Ali, faz tarrafas, casinhas de cachorro, mesa de madeira e montaria. Montaria! Como assim?

“É um tipo de canoa pra duas pessoas. É a menor delas. Fiz muito sob encomenda. Hoje não tem mais saída. As pessoas estão mais modernas e o Rio Acre já não é mais o mesmo”, diz.

Até os 54 anos foi estivador, depois aprendeu a fazer tarrafa e até hoje tece. As mesas de madeira, enfeitadas com temas da Copa do

Mundo estão saindo bem, mas seu forte mesmo são as tarrafas.

“Nos últimos 30 anos, fiz umas dez”, conta. Ah, bom.

E só? “Tá bom, acho que umas dez mil”, sorri.

As teias de nylon são de dar inveja à Aracne, a jovem líbia que desafiou Minerva a qual ficou tão furiosa com a petulância dela, que a transformou em uma aranha.

“Vixe Maria, prefiro virar cobra grande”, brinca. Do espinhel ao arrastão, Raimundão conhece todos os meandros. Vive de uma aposentadoria de um salário mínimo como estivador e lembra que já carregou nas costas de mangarás cheios de banana a castanha-do-Brasil.

As tarrafas lhe dão um ganho extra. Podem variar, de acordo com o tamanho de R$ 200 até a opção do freguês.

Além de vender copinhos d’água na Praia da Base, se gaba de ter conhecido pessoalmente personagens ilustres. De Zezé de Camargo, nos shows praieiros ao governador José Augusto, deposto pelo regime militar, no golpe de 1964.

“O Zé era muito popular, assim como o Zezé. Cada qual no seu tempo”, frisa.
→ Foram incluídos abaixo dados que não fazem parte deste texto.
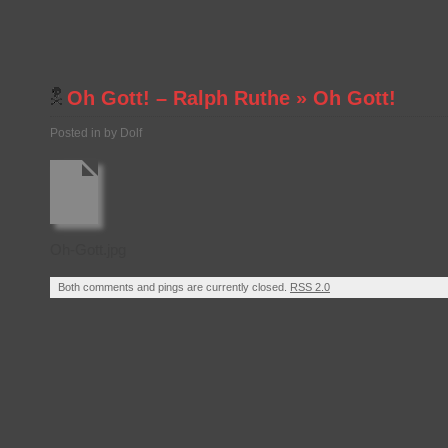
Oh Gott! – Ralph Ruthe
»
Oh Gott!
Posted in by Dolf
Oh-Gott.jpg
Both comments and pings are currently closed.
RSS 2.0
“O governador era muito popular. Muito querido pelo povo e vivia por aqui, nesses barrancos conversando com um e com outro. Bons tempos aqueles”.

Mas como tudo gira, tudo roda, Mundão encara o tempo com naturalidade. Mas não esquece de mandar um recado para a mocidade.

“Cuidem bem do Rio Acre. Ele não é mais rapaz, assim como eu, mas como um bom velho, que já contribuiu tanto com a vida, merece atenção para continuar pulsando. Esse é o verdadeiro sentido da vida”.